Comment Re:Queue the jealousy and entitlement (Score 1) 282
You are suggesting quite a few things, except you don't like to actually say directly what it is that you want to happen. Here is one thing you said: "Elon Musk should be a wealthy man, no doubt about it but a trillionaire or hell even a $100B is a failure of our economy, our culture, our society or our politics." - 100B is not Musk anymore, it's more than Musk, who I consider to be a con artist.
What you are implying to calling 100B owner a failure of economy and culture and society and politics is that it should be impossible for some reason for a person to accrue enough ownership of private resources to be at that level. It is your inadequacies that are showing here and it is your word play that we are debating. What you are suggesting is oppression and tyranny, nothing less, which is what is required for a person not to be able to accrue any amount of wealth regardless of how it is obtained.
How about this: "I mean, he does. He also still is one person with 24 hours a day, does he actually provide enough productivity to justify tens of millions every day?" - nobody has to justify anything, if they are able to accrue some wealth beyond your imagination does not make it wrong that a person should be able to do so.
To this I have already answered: "Explain this (i am fully anticipating Libertarian-Randian gobbledygook)" - obviously a large amount of accumulated wealth is represented by a business and this business clearly benefits the society much more than the individual who runs it, otherwise the company wouldn't be valuable enough for you to pay attention how wealthy the owner of this company becomes.
This: "Everything you said would equally apply if he was worth $1B as it does $1000B so what does he need the extra 999B? His lifestyle changes 0%. He can still own and run companies." - implies that a person shouldn't be able to have ownership in a company that is growing in value, Musk or anyone else. So if you build a company that becomes so valuable people invest into it enough that its market share, its profits are so large that the value exceeds 100B (on paper, doesn't matter). If you are the single largest owner of the stock in this company your shares go above and beyond 1B.
You are pretending that you are not suggesting confiscation (oppression by the voting majority) yet what else are you suggesting? Be clear, what are your demands and goals? I already see the reasons, jealousy and ideology with a strange belief that a person shouldn't be able to own something of serious value for some reason.
This: "And I would ask just the same what the unhealthy fixation on defending the massive wealth inequality?" - I am FOR wealth inequality, it's the only thing that actually motivates people to move forward with business ideas in the first place. If wealth equality was the goal, nobody would be ruining their lives trying to run a business.
This: " I'll guess if I ask for the alternative you'll point to "communism" and I will just say you are not a serious person with a serious position. Like I said, Randian nonsense." - you are the one bringing up communism and Randian ideas, whatever, you are fixated on the nomenclature.

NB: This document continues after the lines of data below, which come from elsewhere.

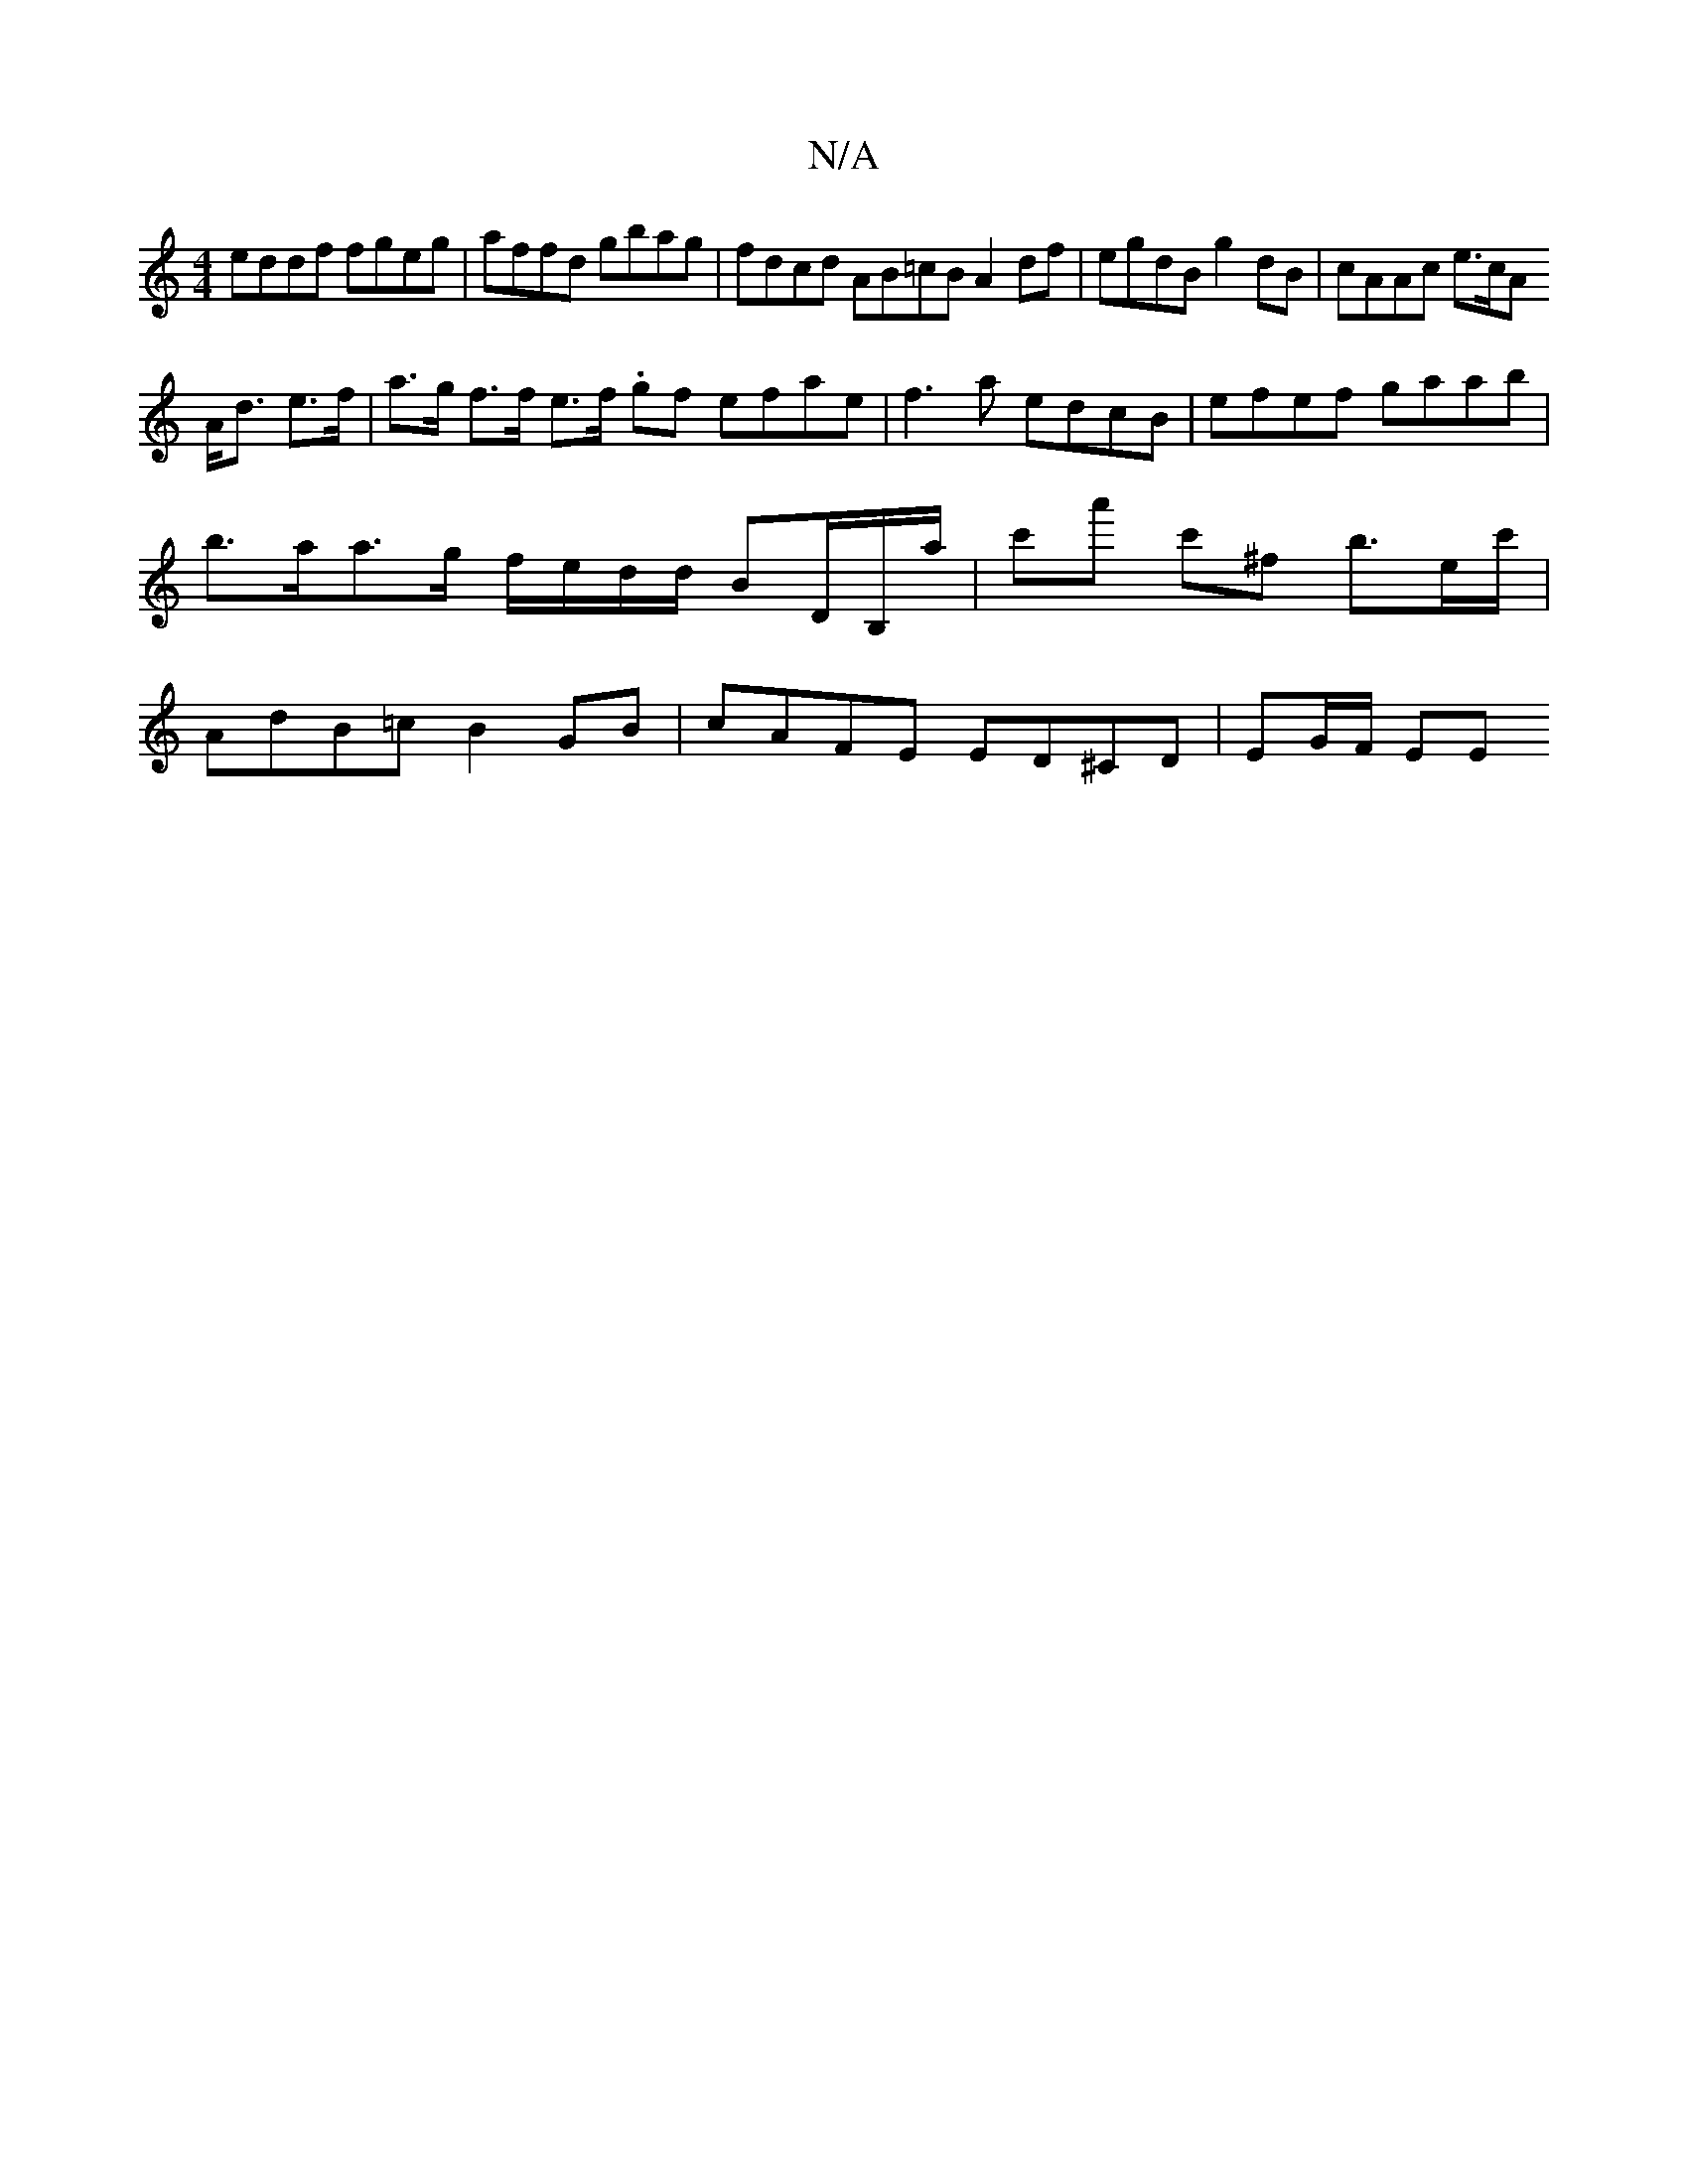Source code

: X:1
T:N/A
M:4/4
R:N/A
K:Cmajor
 eddf fgeg | affd gbag | fdcd AB=cB A2 df | egdB g2dB | cAAc e>cA
A<d e>f | a>g f>f e>f .gf efae | f3a edcB | efef gaab |b>aa>g f/e/d/d/ BD/B,/a/|c'a' c'^f b>ec'/ | AdB=c B2GB | cAFE ED^CD | EG/F/ EE 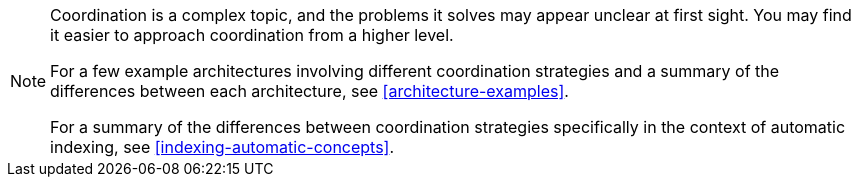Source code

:[NOTE]
====
Coordination is a complex topic,
and the problems it solves may appear unclear at first sight.
You may find it easier to approach coordination from a higher level.

For a few example architectures involving different coordination strategies
and a summary of the differences between each architecture,
see <<architecture-examples>>.

For a summary of the differences between coordination strategies
specifically in the context of automatic indexing,
see <<indexing-automatic-concepts>>.
====
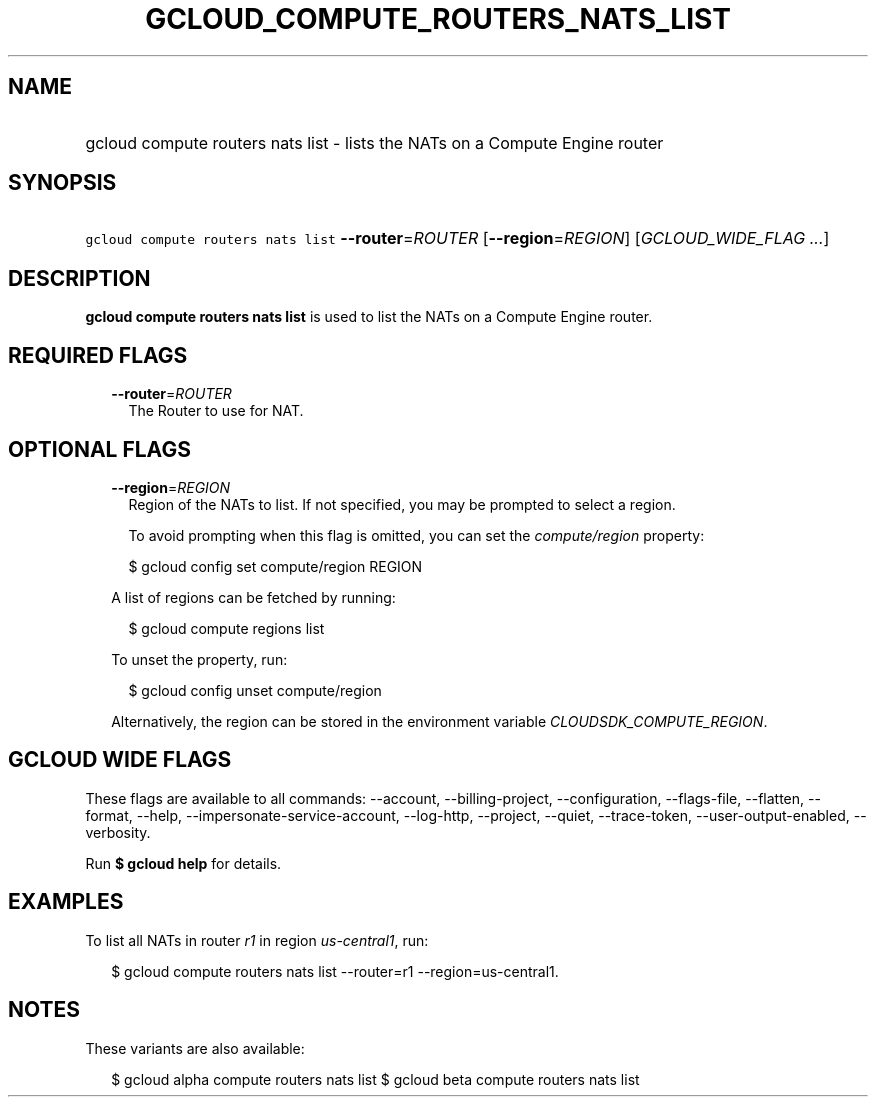 
.TH "GCLOUD_COMPUTE_ROUTERS_NATS_LIST" 1



.SH "NAME"
.HP
gcloud compute routers nats list \- lists the NATs on a Compute Engine router



.SH "SYNOPSIS"
.HP
\f5gcloud compute routers nats list\fR \fB\-\-router\fR=\fIROUTER\fR [\fB\-\-region\fR=\fIREGION\fR] [\fIGCLOUD_WIDE_FLAG\ ...\fR]



.SH "DESCRIPTION"

\fBgcloud compute routers nats list\fR is used to list the NATs on a Compute
Engine router.



.SH "REQUIRED FLAGS"

.RS 2m
.TP 2m
\fB\-\-router\fR=\fIROUTER\fR
The Router to use for NAT.


.RE
.sp

.SH "OPTIONAL FLAGS"

.RS 2m
.TP 2m
\fB\-\-region\fR=\fIREGION\fR
Region of the NATs to list. If not specified, you may be prompted to select a
region.

To avoid prompting when this flag is omitted, you can set the
\f5\fIcompute/region\fR\fR property:

.RS 2m
$ gcloud config set compute/region REGION
.RE

A list of regions can be fetched by running:

.RS 2m
$ gcloud compute regions list
.RE

To unset the property, run:

.RS 2m
$ gcloud config unset compute/region
.RE

Alternatively, the region can be stored in the environment variable
\f5\fICLOUDSDK_COMPUTE_REGION\fR\fR.


.RE
.sp

.SH "GCLOUD WIDE FLAGS"

These flags are available to all commands: \-\-account, \-\-billing\-project,
\-\-configuration, \-\-flags\-file, \-\-flatten, \-\-format, \-\-help,
\-\-impersonate\-service\-account, \-\-log\-http, \-\-project, \-\-quiet,
\-\-trace\-token, \-\-user\-output\-enabled, \-\-verbosity.

Run \fB$ gcloud help\fR for details.



.SH "EXAMPLES"

To list all NATs in router \f5\fIr1\fR\fR in region \f5\fIus\-central1\fR\fR,
run:

.RS 2m
$ gcloud compute routers nats list \-\-router=r1 \-\-region=us\-central1.
.RE



.SH "NOTES"

These variants are also available:

.RS 2m
$ gcloud alpha compute routers nats list
$ gcloud beta compute routers nats list
.RE

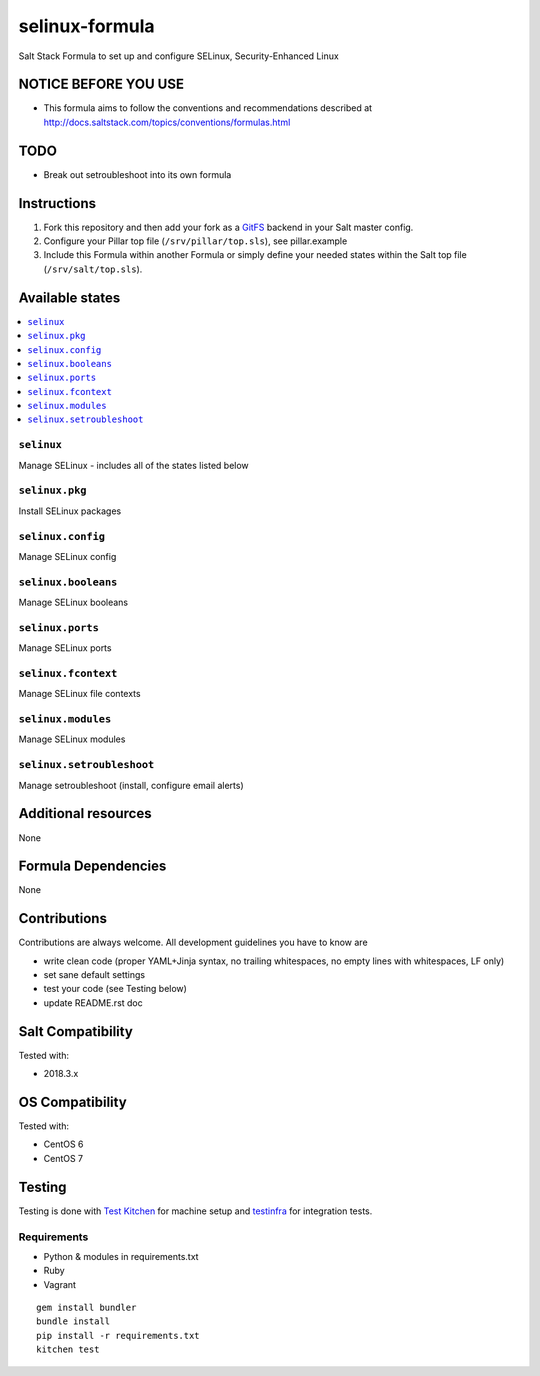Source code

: ===========
selinux-formula
===========

Salt Stack Formula to set up and configure SELinux, Security-Enhanced Linux

NOTICE BEFORE YOU USE
=====================

* This formula aims to follow the conventions and recommendations described at http://docs.saltstack.com/topics/conventions/formulas.html

TODO
====

* Break out setroubleshoot into its own formula

Instructions
============

1. Fork this repository and then add your fork as a `GitFS <http://docs.saltstack.com/topics/tutorials/gitfs.html>`_ backend in your Salt master config.

2. Configure your Pillar top file (``/srv/pillar/top.sls``), see pillar.example

3. Include this Formula within another Formula or simply define your needed states within the Salt top file (``/srv/salt/top.sls``).

Available states
================

.. contents::
    :local:

``selinux``
-------
Manage SELinux - includes all of the states listed below

``selinux.pkg``
-------
Install SELinux packages

``selinux.config``
-------
Manage SELinux config

``selinux.booleans``
-------
Manage SELinux booleans

``selinux.ports``
-------
Manage SELinux ports

``selinux.fcontext``
-------
Manage SELinux file contexts

``selinux.modules``
-------
Manage SELinux modules

``selinux.setroubleshoot``
-------
Manage setroubleshoot (install, configure email alerts)

Additional resources
====================

None

Formula Dependencies
====================

None

Contributions
=============

Contributions are always welcome. All development guidelines you have to know are

* write clean code (proper YAML+Jinja syntax, no trailing whitespaces, no empty lines with whitespaces, LF only)
* set sane default settings
* test your code (see Testing below)
* update README.rst doc

Salt Compatibility
==================

Tested with:

* 2018.3.x

OS Compatibility
================

Tested with:

* CentOS 6
* CentOS 7

Testing
=======

Testing is done with `Test Kitchen <http://kitchen.ci/>`_
for machine setup and `testinfra <https://testinfra.readthedocs.io/en/latest/>`_
for integration tests.

Requirements
------------

* Python & modules in requirements.txt
* Ruby
* Vagrant

::

    gem install bundler
    bundle install
    pip install -r requirements.txt
    kitchen test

This: "You say you want to "protect private property" as if what I am suggesting eliminates private property in any fashion." - of course you are. You are suggesting this exact thing, you wouldn't be happy until there wouldn't be "wealth inequality". This requires that people cannot own things cannot operate things as they see fit, cannot go beyond some artificial number that is stuck in your head. You think 1B is plenty and 100B is too much, whatever that is all about. In reality it's all garbage. A person who made a billion dollar company can use the money that he makes to start more companies and eventually go much further than 1B dollars and this bugs the shit out of you because you are on a mission.